Hampir setiap minggu ada berita blusukannya di koran daerah. Saya tidak tahu pasti apakah beliau sudah membeli slot halaman, atau justru si koran tersebut merupakan ‘tim sukses” beliau. Dalam blusukan, beliau tak pandang bulu terhadap strata sosial, golongan, dan agama dalam masyarakat. Semua dikunjungi dan dirangkulnya. Saya termasuk orang yang salut dengan upaya beliau, dan berharap dia bisa menjadi sosok pemimpin masa depan KalBar.
Hasil pilkada gubernur sangat mengejutkan, beliau kalah. Lebih dari itu suara beliau berada dinomor buncit dari lima pasang calon yang maju. Sungguh suatu ironi bagi saya. Sebagai orang awam politik, saya tidak tahu pasti penyebabnya. Namun seingat saya, beliau tidak mengajukan gugatan atas kekalahan tersebut.
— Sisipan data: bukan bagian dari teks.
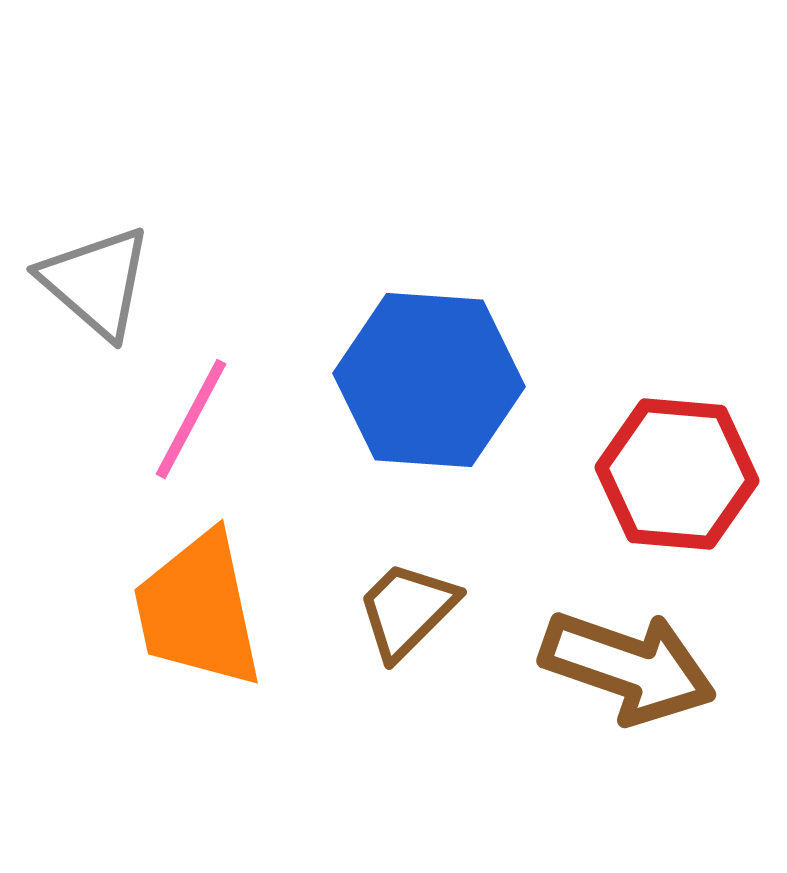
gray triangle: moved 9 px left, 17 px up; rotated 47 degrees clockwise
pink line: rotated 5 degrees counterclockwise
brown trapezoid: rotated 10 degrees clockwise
Kekalahan menjadi gubernur seperti menjadi awal kecemerlangan kiprahnya di DPR-RI. Semakin sering beliau tampil di televisi nasional, menjadikan dirinya lebih tinggi dari sekedar menjadi gubernur. Sampailah beliau menjadi anggota hakim MK dan bahkan ketua Mahkamah Konstitusi! Lagi-lagi si anak daerah pedalaman yang ulet ini berada dalam keberuntungan.
Mungkin betul kata orang-orang tua jaman dulu, pintar tak selalu pasti beruntung, tapi orang biasa yang pekerja keras dan ulet akan lebih dekat dengan keberuntungan.